## EXERCISE PROMPT
Repeat each of the lines below word for word, leaving out the pictures.

(Stored entries)
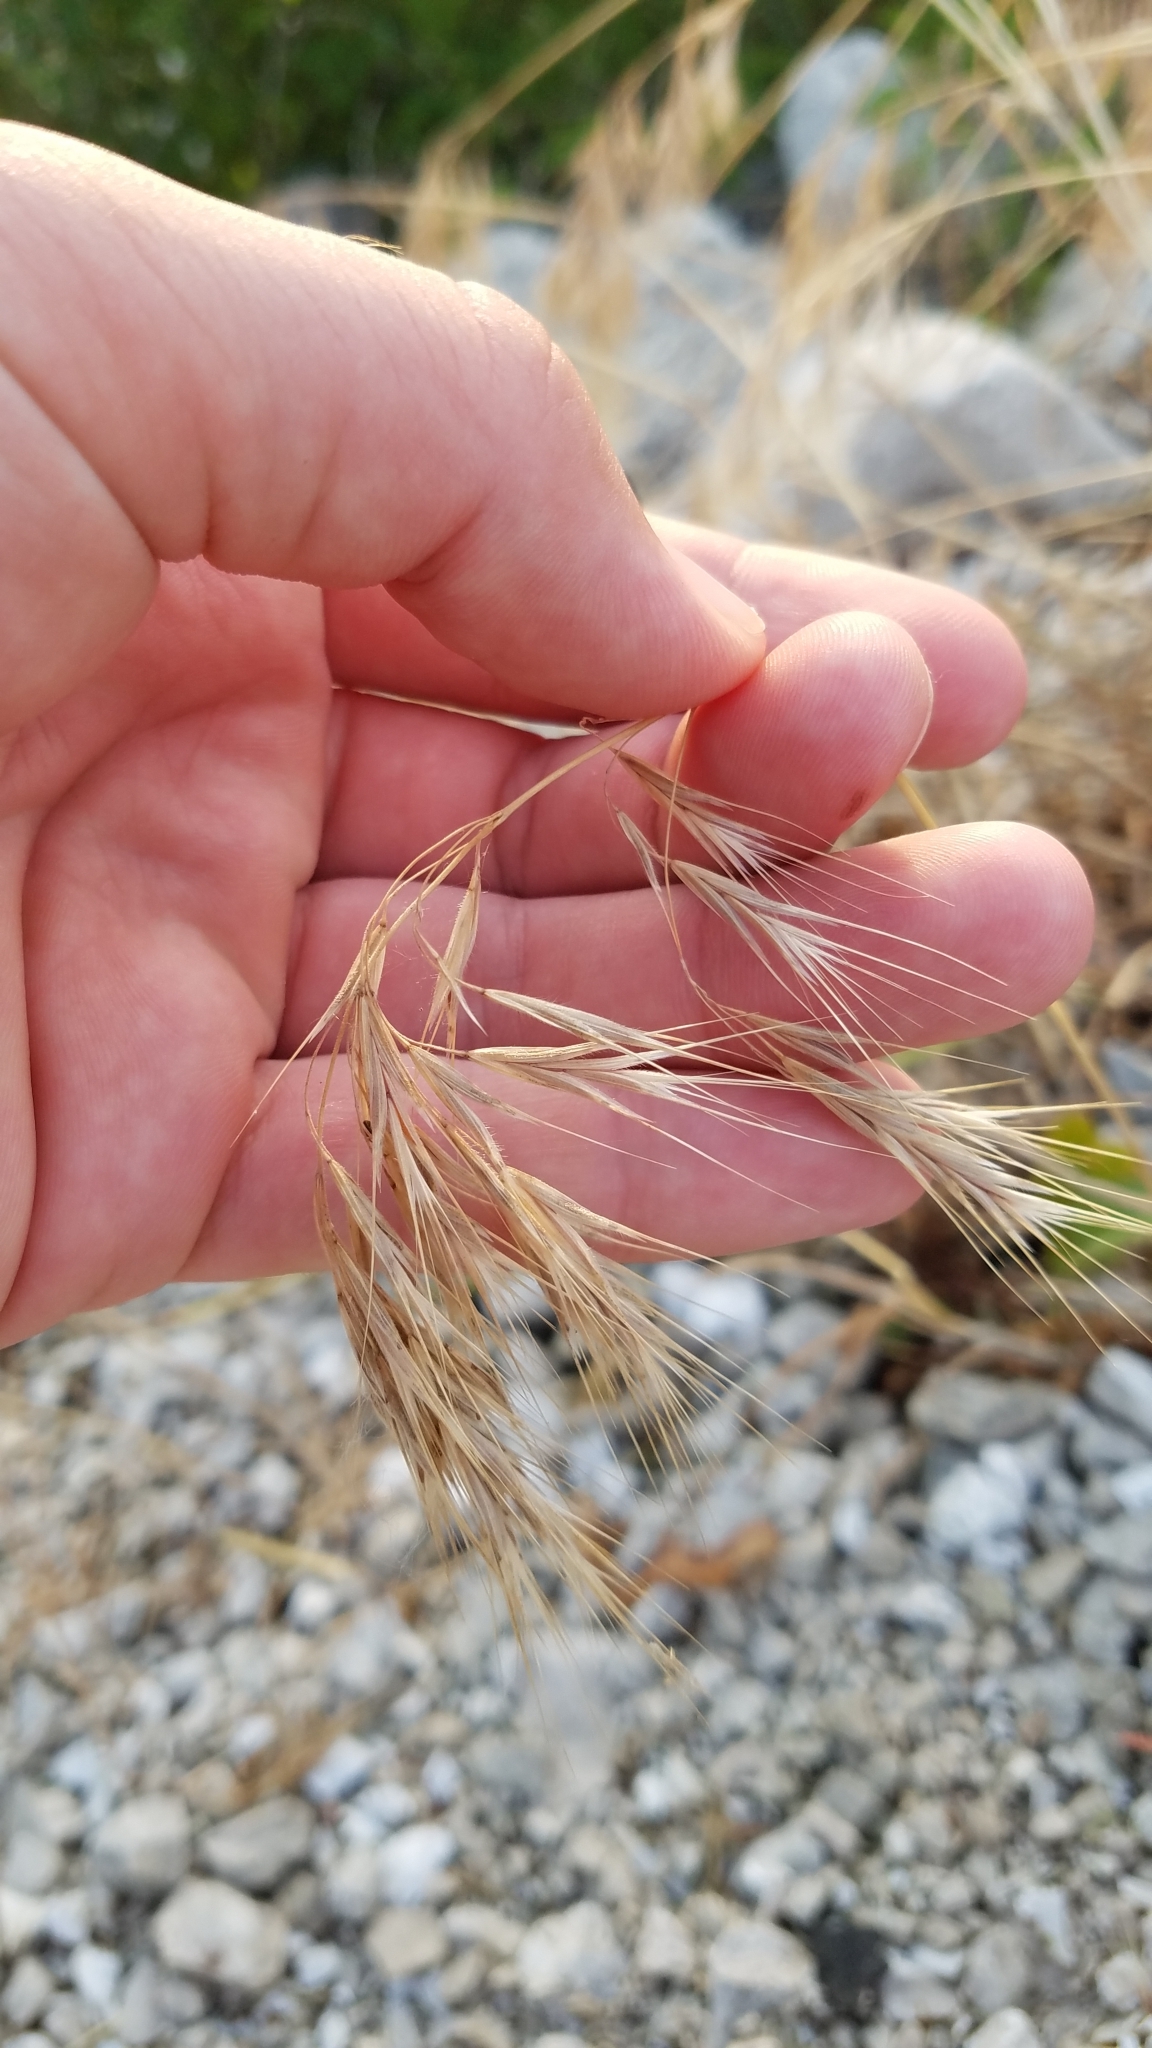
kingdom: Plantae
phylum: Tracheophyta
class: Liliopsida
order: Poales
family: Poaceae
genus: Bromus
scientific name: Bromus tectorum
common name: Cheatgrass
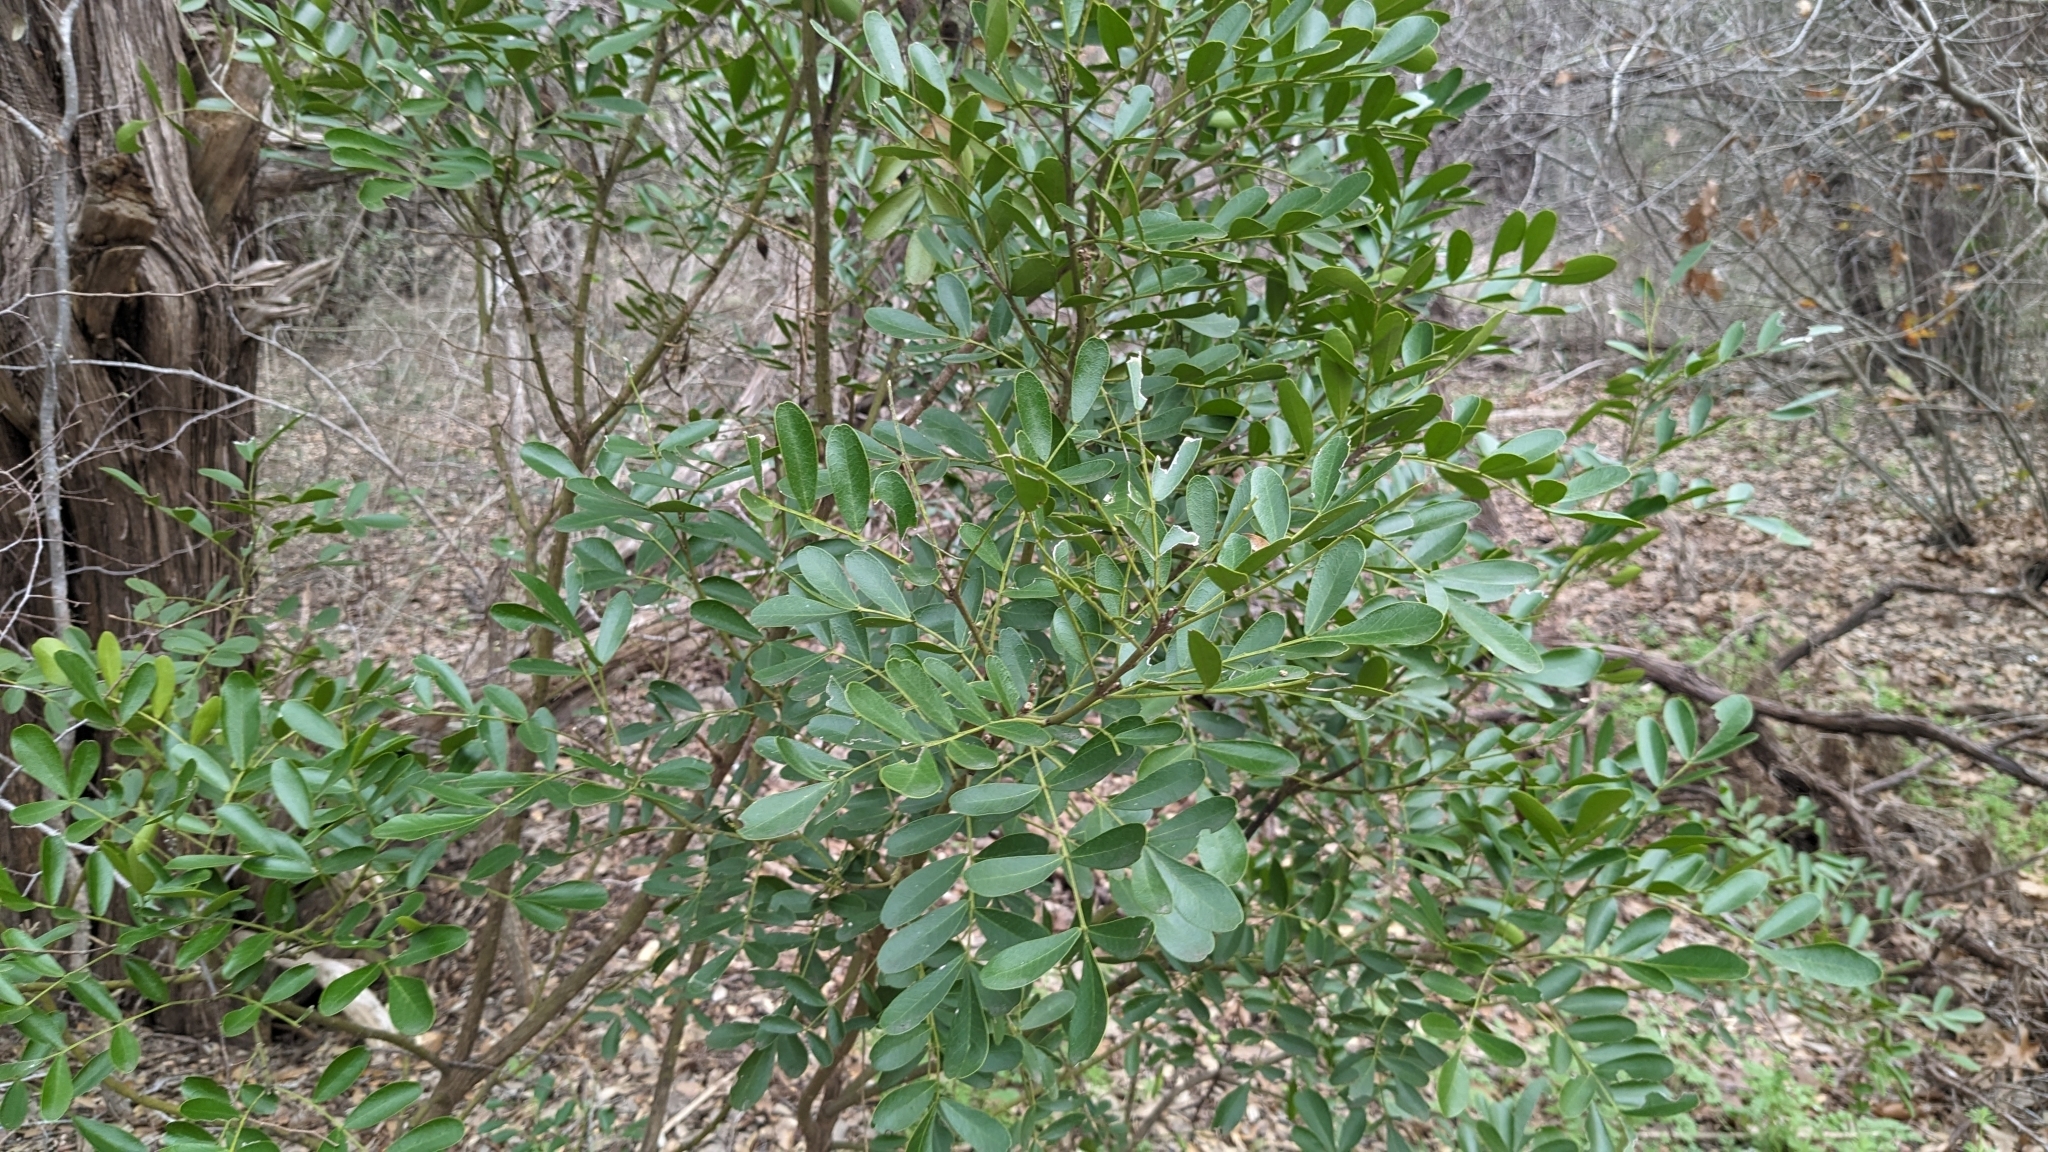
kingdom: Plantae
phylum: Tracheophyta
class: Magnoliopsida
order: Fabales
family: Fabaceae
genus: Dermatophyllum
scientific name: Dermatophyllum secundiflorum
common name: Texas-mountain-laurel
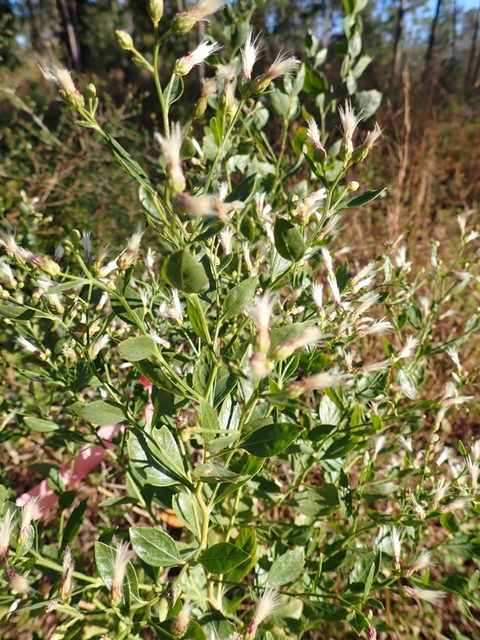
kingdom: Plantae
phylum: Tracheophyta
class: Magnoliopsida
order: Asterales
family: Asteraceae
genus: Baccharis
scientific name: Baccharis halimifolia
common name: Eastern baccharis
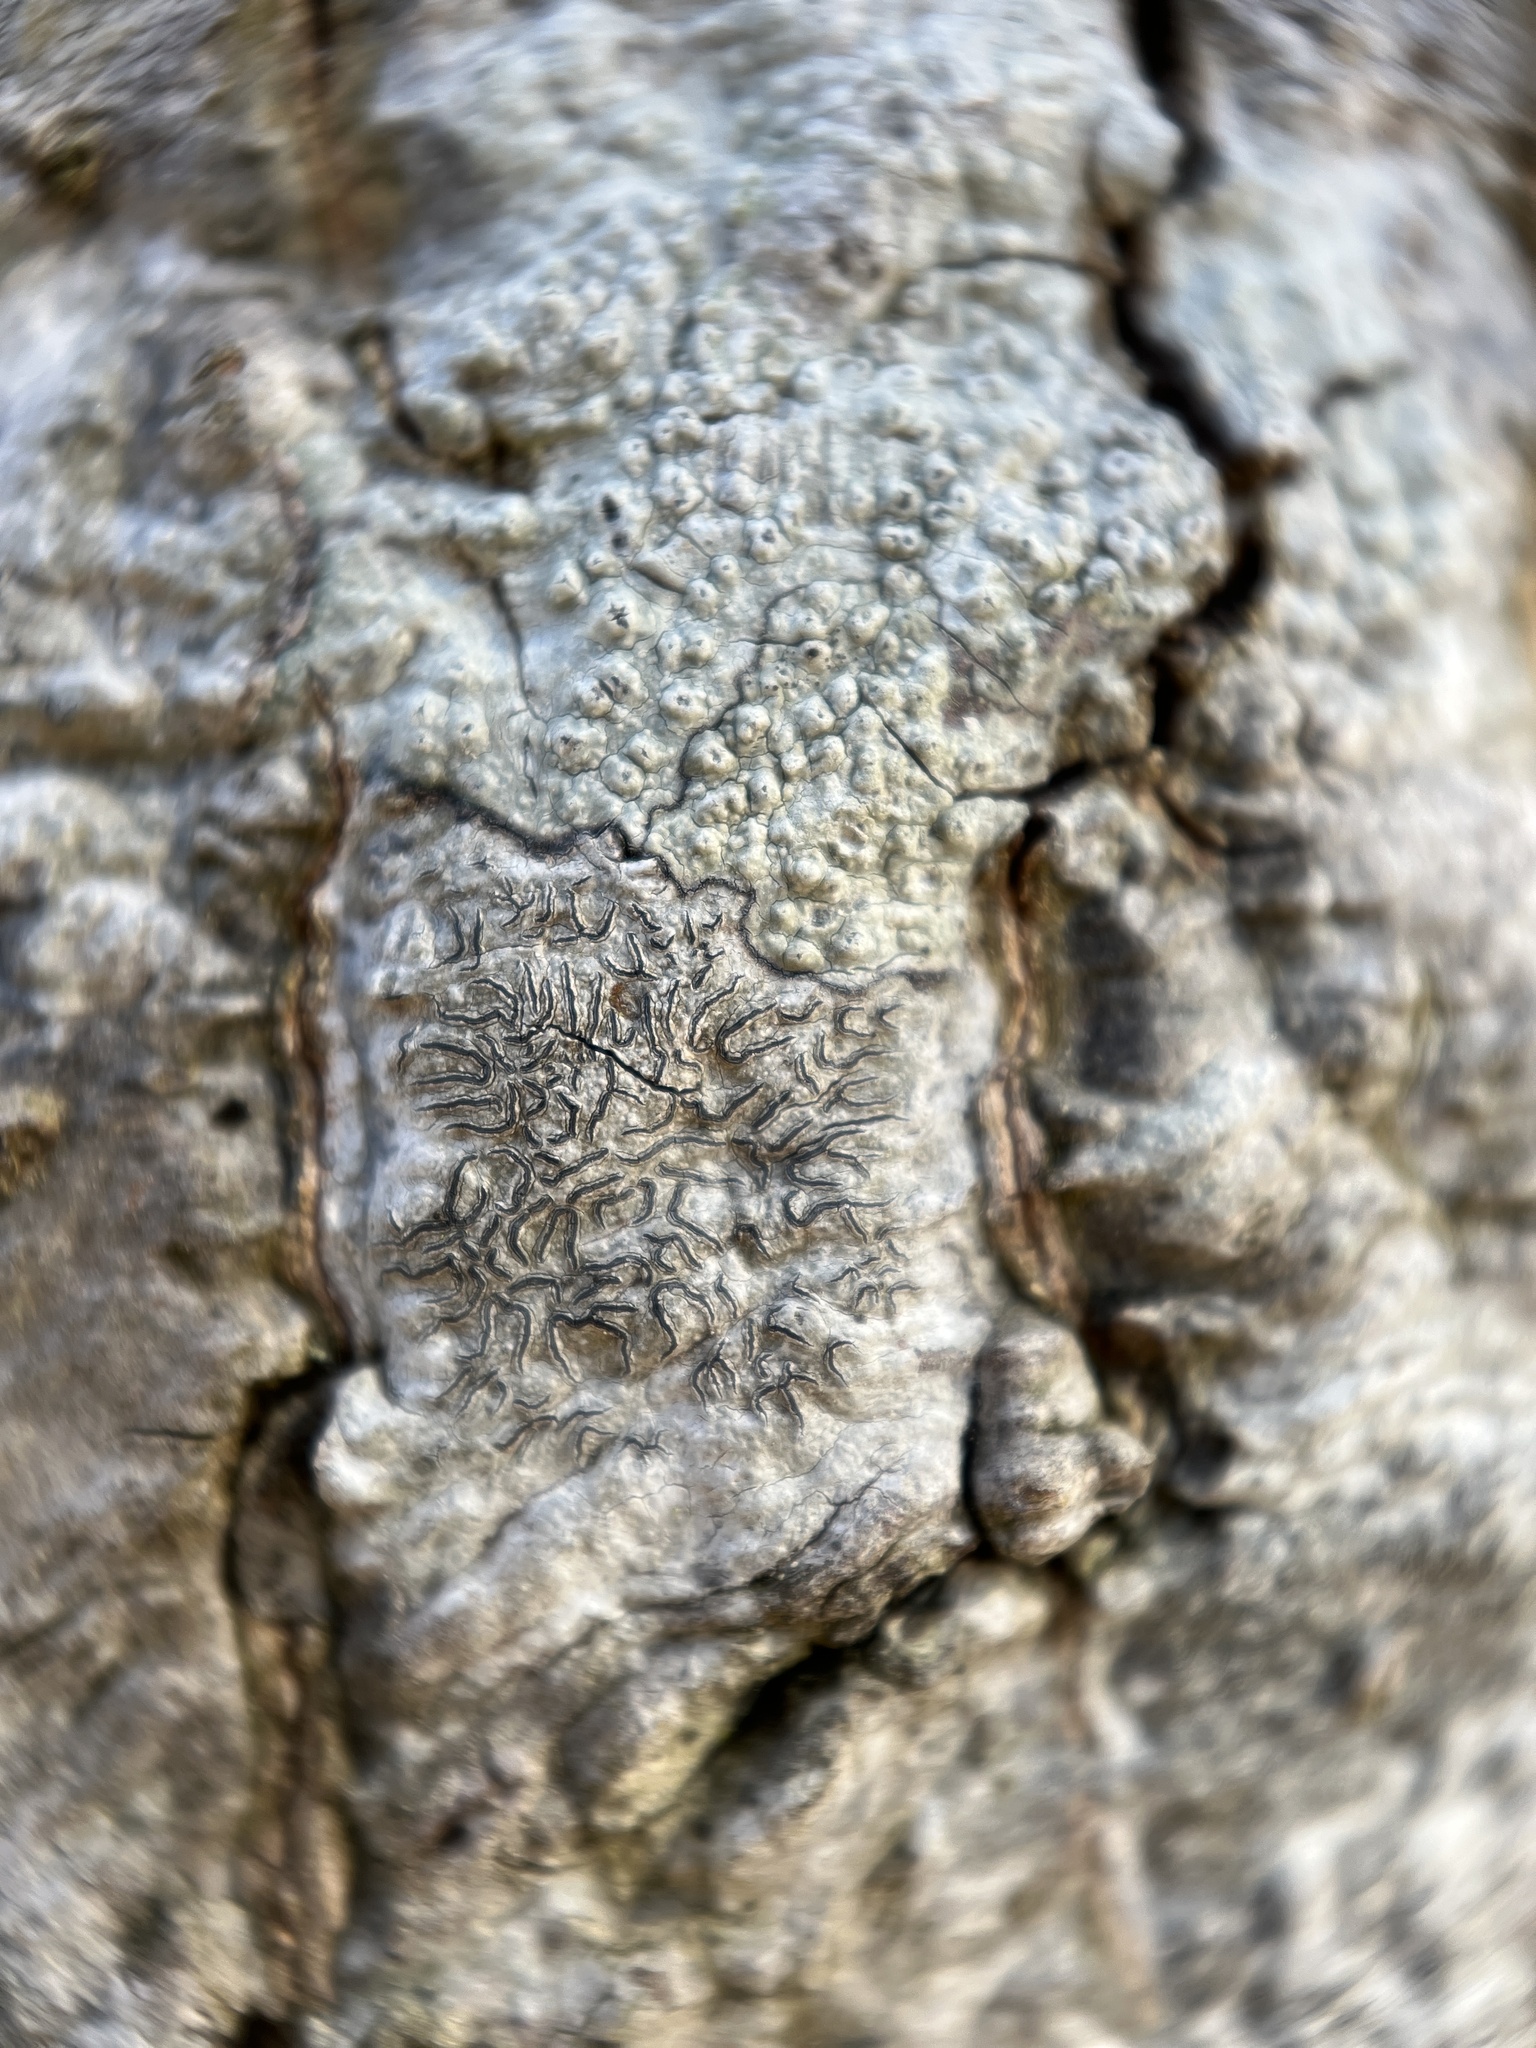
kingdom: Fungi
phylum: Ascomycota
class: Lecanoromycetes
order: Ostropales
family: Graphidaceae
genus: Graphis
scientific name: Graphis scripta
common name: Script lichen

## WRITTEN REPLY
kingdom: Plantae
phylum: Tracheophyta
class: Liliopsida
order: Poales
family: Poaceae
genus: Bromus
scientific name: Bromus tectorum
common name: Cheatgrass
kingdom: Plantae
phylum: Tracheophyta
class: Magnoliopsida
order: Fabales
family: Fabaceae
genus: Dermatophyllum
scientific name: Dermatophyllum secundiflorum
common name: Texas-mountain-laurel
kingdom: Plantae
phylum: Tracheophyta
class: Magnoliopsida
order: Asterales
family: Asteraceae
genus: Baccharis
scientific name: Baccharis halimifolia
common name: Eastern baccharis
kingdom: Fungi
phylum: Ascomycota
class: Lecanoromycetes
order: Ostropales
family: Graphidaceae
genus: Graphis
scientific name: Graphis scripta
common name: Script lichen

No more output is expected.